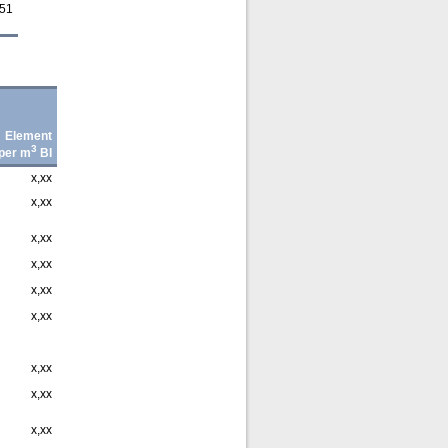
,51
Element
3
per m
BI
x,xx
x,xx
x,xx
x,xx
x,xx
x,xx
x,xx
x,xx
x,xx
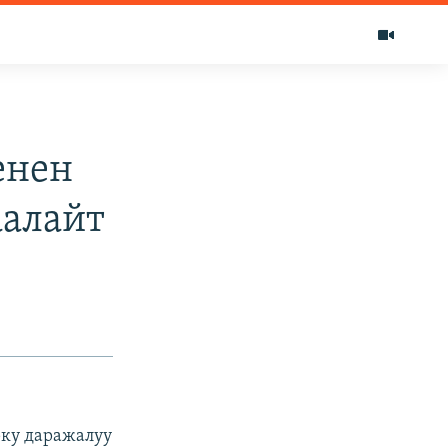
енен
алайт
рку даражалуу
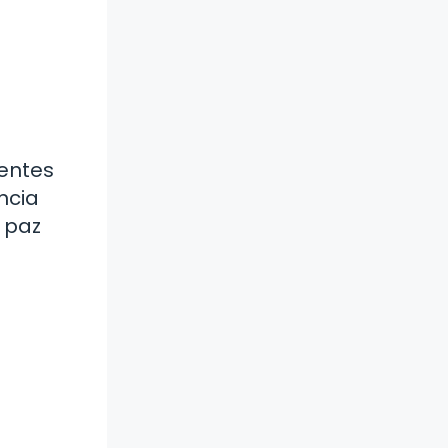
mentes
ncia
e paz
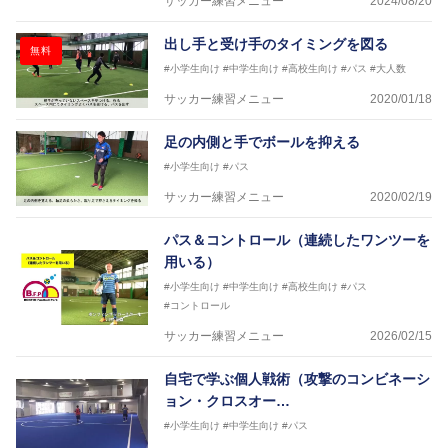
サッカー練習メニュー
2024/08/20
ASV ペスカドーラ町田 監督、FC VIGORE 監督
【資格】
出し手と受け手のタイミングを図る
日本サッカー協会公認B級ライセンス・日本サッカー
無料
協会公認フットサルB級ライセンス
#小学生向け
#中学生向け
#高校生向け
#パス
#大人数
サッカー練習メニュー
2020/01/18
※全コーチボンフィンサッカースクール所属
足の内側と手でボールを抑える
#小学生向け
#パス
サッカー練習メニュー
2020/02/19
パス＆コントロール（連続したワンツーを
用いる）
#小学生向け
#中学生向け
#高校生向け
#パス
#コントロール
サッカー練習メニュー
2026/02/15
自宅で学ぶ個人戦術（攻撃のコンビネーシ
ョン・クロスオー…
#小学生向け
#中学生向け
#パス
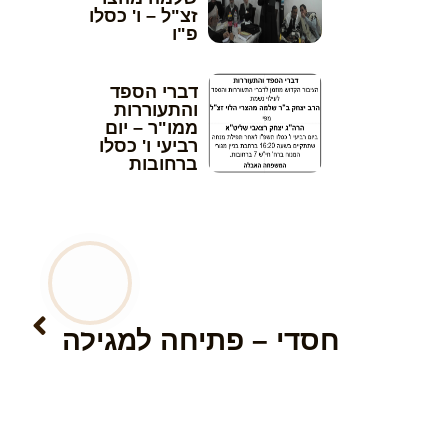
זצ"ל – ו' כסלו
פ"ו
דברי הספד
והתעוררות
ממו"ר – יום
רביעי ו' כסלו
ברחובות
הבא
חסדי – פתיחה למגילה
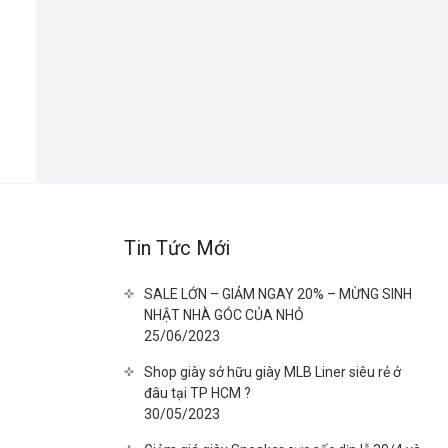
Tin Tức Mới
SALE LỚN – GIẢM NGAY 20% – MỪNG SINH
NHẬT NHÀ GÓC CỦA NHỎ
25/06/2023
Shop giày sở hữu giày MLB Liner siêu rẻ ở
đâu tại TP HCM ?
30/05/2023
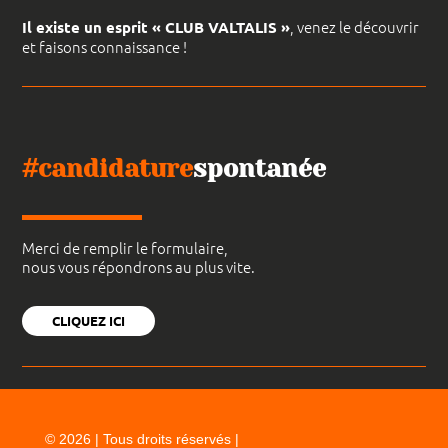
, venez le découvrir
Il existe un esprit « CLUB VALTALIS »
et faisons connaissance !
#candidature
spontanée
Merci de remplir le formulaire,
nous vous répondrons au plus vite.
CLIQUEZ ICI
© 2026 | Tous droits réservés |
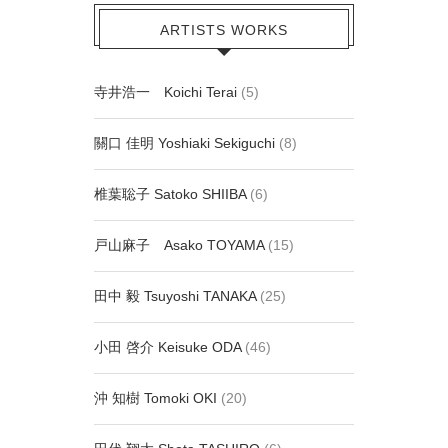
ARTISTS WORKS
寺井浩一 Koichi Terai
(5)
關口 佳明 Yoshiaki Sekiguchi
(8)
椎葉聡子 Satoko SHIIBA
(6)
戸山麻子 Asako TOYAMA
(15)
田中 毅 Tsuyoshi TANAKA
(25)
小田 啓介 Keisuke ODA
(46)
沖 知樹 Tomoki OKI
(20)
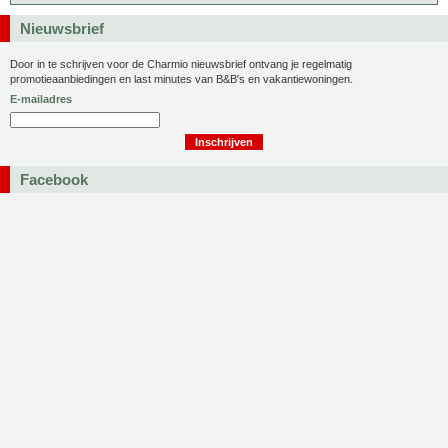
Nieuwsbrief
Door in te schrijven voor de Charmio nieuwsbrief ontvang je regelmatig
promotieaanbiedingen en last minutes van B&B's en vakantiewoningen.
E-mailadres
Facebook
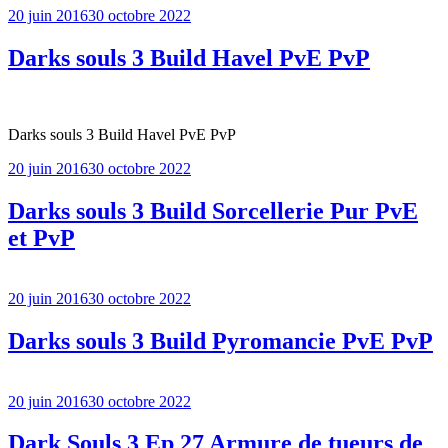
Publié
20 juin 2016
30 octobre 2022
le
Darks souls 3 Build Havel PvE PvP
Darks souls 3 Build Havel PvE PvP
Publié
20 juin 2016
30 octobre 2022
le
Darks souls 3 Build Sorcellerie Pur PvE
et PvP
Publié
20 juin 2016
30 octobre 2022
le
Darks souls 3 Build Pyromancie PvE PvP
Publié
20 juin 2016
30 octobre 2022
le
Dark Souls 3 Ep 27 Armure de tueurs de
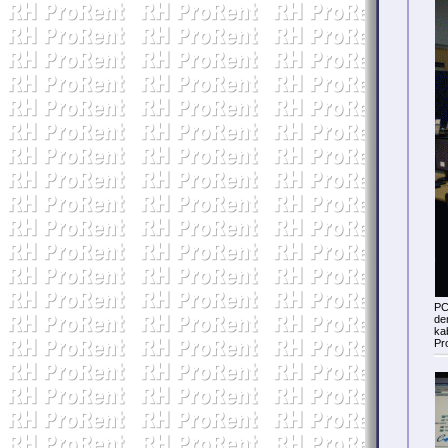
PC
de
ka
Pr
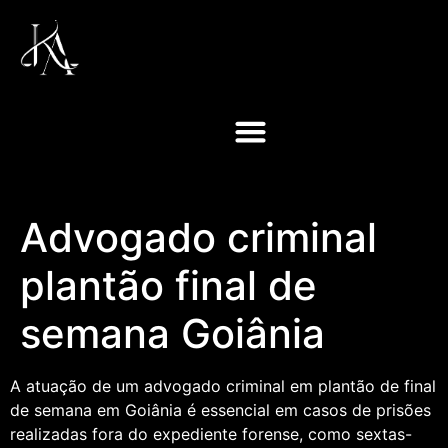
Advogado criminal
plantão final de
semana Goiânia
A atuação de um advogado criminal em plantão de final
de semana em Goiânia é essencial em casos de prisões
realizadas fora do expediente forense, como sextas-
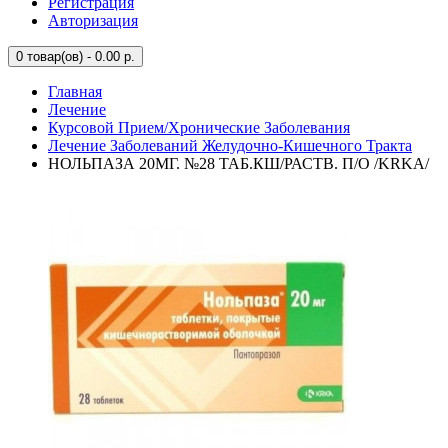
Регистрация
Авторизация
0
товар(ов) - 0.00 р.
Главная
Лечение
Курсовой Прием/Хронические Заболевания
Лечение Заболеваний Желудочно-Кишечного Тракта
НОЛЬПАЗА 20МГ. №28 ТАБ.КШ/РАСТВ. П/О /KRKA/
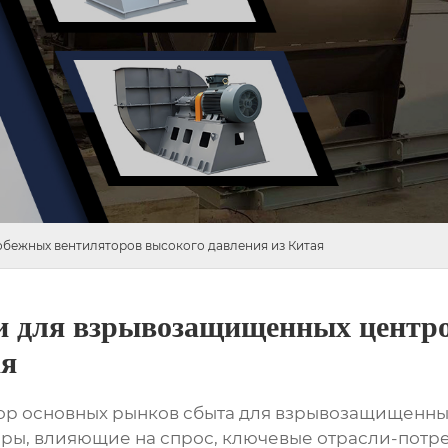
бежных вентиляторов высокого давления из Китая
и для взрывозащищенных центр
ая
зор основных рынков сбыта для взрывозащищенн
оры, влияющие на спрос, ключевые отрасли-потре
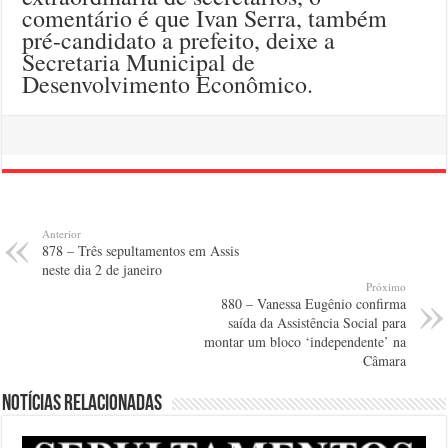
comentário é que Ivan Serra, também
pré-candidato a prefeito, deixe a
Secretaria Municipal de
Desenvolvimento Econômico.
Anterior
878 – Três sepultamentos em Assis
neste dia 2 de janeiro
Próximo
880 – Vanessa Eugênio confirma
saída da Assistência Social para
montar um bloco ‘independente’ na
Câmara
Notícias relacionadas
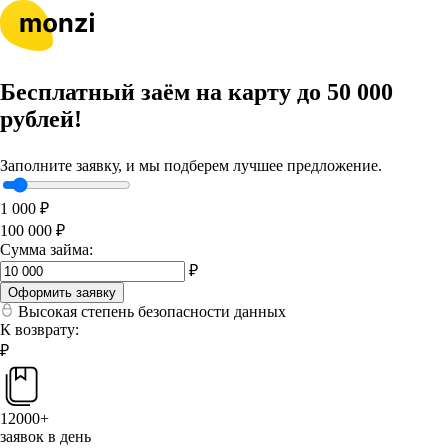
Бесплатный заём на карту до 50 000
рублей!
Заполните заявку, и мы подберем лучшее предложение.
1 000 ₽
100 000 ₽
Сумма займа:
₽
Оформить заявку
Высокая степень безопасности данных
К возврату:
₽
12000+
заявок в день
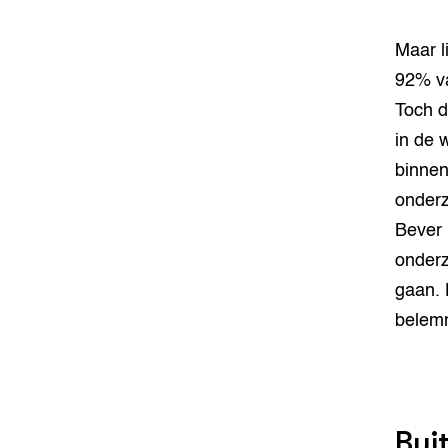
Maar l
92% va
Toch d
in de 
binnen,
onderz
Bever 
onderz
gaan. 
belemm
Bui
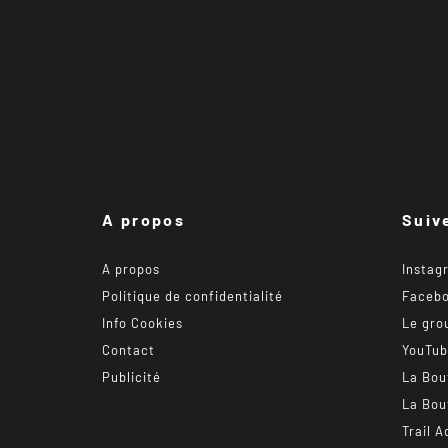
A propos
Suiv
A propos
Instag
Politique de confidentialité
Faceb
Info Cookies
Le gro
Contact
YouTu
Publicité
La Bou
La Bou
Trail A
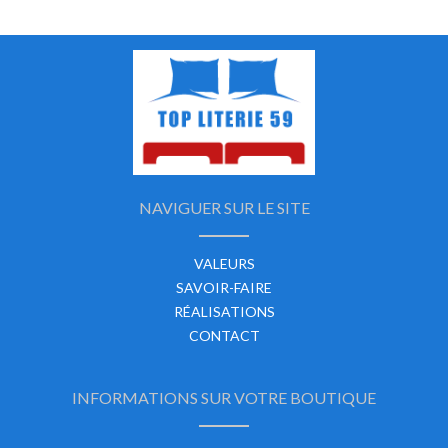
NAVIGUER SUR LE SITE
VALEURS
SAVOIR-FAIRE
RÉALISATIONS
CONTACT
INFORMATIONS SUR VOTRE BOUTIQUE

HOW TO COMPLETE THIS TASK = Although the records contain pictures, the copy should hold only their text, reproduced exactly.

SOLUTION =
,51
Element
3
per m
BI
x,xx
x,xx
x,xx
x,xx
x,xx
x,xx
x,xx
x,xx
x,xx
енен
алайт
рку даражалуу
mentes
ncia
e paz
サッカー練習メニュー
2024/08/20
ASV ペスカドーラ町田 監督、FC VIGORE 監督
【資格】
出し手と受け手のタイミングを図る
日本サッカー協会公認B級ライセンス・日本サッカー
無料
協会公認フットサルB級ライセンス
#小学生向け
#中学生向け
#高校生向け
#パス
#大人数
サッカー練習メニュー
2020/01/18
※全コーチボンフィンサッカースクール所属
足の内側と手でボールを抑える
#小学生向け
#パス
サッカー練習メニュー
2020/02/19
パス＆コントロール（連続したワンツーを
用いる）
#小学生向け
#中学生向け
#高校生向け
#パス
#コントロール
サッカー練習メニュー
2026/02/15
自宅で学ぶ個人戦術（攻撃のコンビネーシ
ョン・クロスオー…
#小学生向け
#中学生向け
#パス
זצ"ל – ו' כסלו
פ"ו
דברי הספד
והתעוררות
ממו"ר – יום
רביעי ו' כסלו
ברחובות
הבא
חסדי – פתיחה למגילה
Tin Tức Mới
SALE LỚN – GIẢM NGAY 20% – MỪNG SINH
NHẬT NHÀ GÓC CỦA NHỎ
25/06/2023
Shop giày sở hữu giày MLB Liner siêu rẻ ở
đâu tại TP HCM ?
30/05/2023
, venez le découvrir
Il existe un esprit « CLUB VALTALIS »
et faisons connaissance !
#candidature
spontanée
Merci de remplir le formulaire,
nous vous répondrons au plus vite.
CLIQUEZ ICI
© 2026 | Tous droits réservés |
ARTISTS WORKS
寺井浩一 Koichi Terai
(5)
關口 佳明 Yoshiaki Sekiguchi
(8)
椎葉聡子 Satoko SHIIBA
(6)
戸山麻子 Asako TOYAMA
(15)
田中 毅 Tsuyoshi TANAKA
(25)
小田 啓介 Keisuke ODA
(46)
沖 知樹 Tomoki OKI
(20)
Nieuwsbrief
Door in te schrijven voor de Charmio nieuwsbrief ontvang je regelmatig
promotieaanbiedingen en last minutes van B&B's en vakantiewoningen.
E-mailadres
Facebook
Publié
20 juin 2016
30 octobre 2022
le
Darks souls 3 Build Havel PvE PvP
Darks souls 3 Build Havel PvE PvP
Publié
20 juin 2016
30 octobre 2022
le
Darks souls 3 Build Sorcellerie Pur PvE
et PvP
Publié
20 juin 2016
30 octobre 2022
le
Darks souls 3 Build Pyromancie PvE PvP
Publié
20 juin 2016
30 octobre 2022
le
Dark Souls 3 Ep 27 Armure de tueurs de
PC
de
ka
Pr
Advogado criminal
plantão final de
semana Goiânia
A atuação de um advogado criminal em plantão de final
de semana em Goiânia é essencial em casos de prisões
realizadas fora do expediente forense, como sextas-
Регистрация
Авторизация
0
товар(ов) - 0.00 р.
Главная
Лечение
Курсовой Прием/Хронические Заболевания
Лечение Заболеваний Желудочно-Кишечного Тракта
НОЛЬПАЗА 20МГ. №28 ТАБ.КШ/РАСТВ. П/О /KRKA/
бежных вентиляторов высокого давления из Китая
и для взрывозащищенных центр
ая
зор основных рынков сбыта для взрывозащищенн
оры, влияющие на спрос, ключевые отрасли-потре
comentário é que Ivan Serra, também
pré-candidato a prefeito, deixe a
Secretaria Municipal de
Desenvolvimento Econômico.
Anterior
878 – Três sepultamentos em Assis
neste dia 2 de janeiro
Próximo
880 – Vanessa Eugênio confirma
saída da Assistência Social para
montar um bloco ‘independente’ na
Câmara
Notícias relacionadas
Бесплатный заём на карту до 50 000
рублей!
Заполните заявку, и мы подберем лучшее предложение.
1 000 ₽
100 000 ₽
Сумма займа:
₽
Оформить заявку
Высокая степень безопасности данных
К возврату:
₽
12000+
заявок в день
Maar l
92% va
Toch d
in de 
binnen,
onderz
Bever 
onderz
gaan. 
belemm
Bui
A propos
Suiv
A propos
Instag
Politique de confidentialité
Faceb
Info Cookies
Le gro
Contact
YouTu
Publicité
La Bou
La Bou
Trail A
NAVIGUER SUR LE SITE
VALEURS
SAVOIR-FAIRE
RÉALISATIONS
CONTACT
INFORMATIONS SUR VOTRE BOUTIQUE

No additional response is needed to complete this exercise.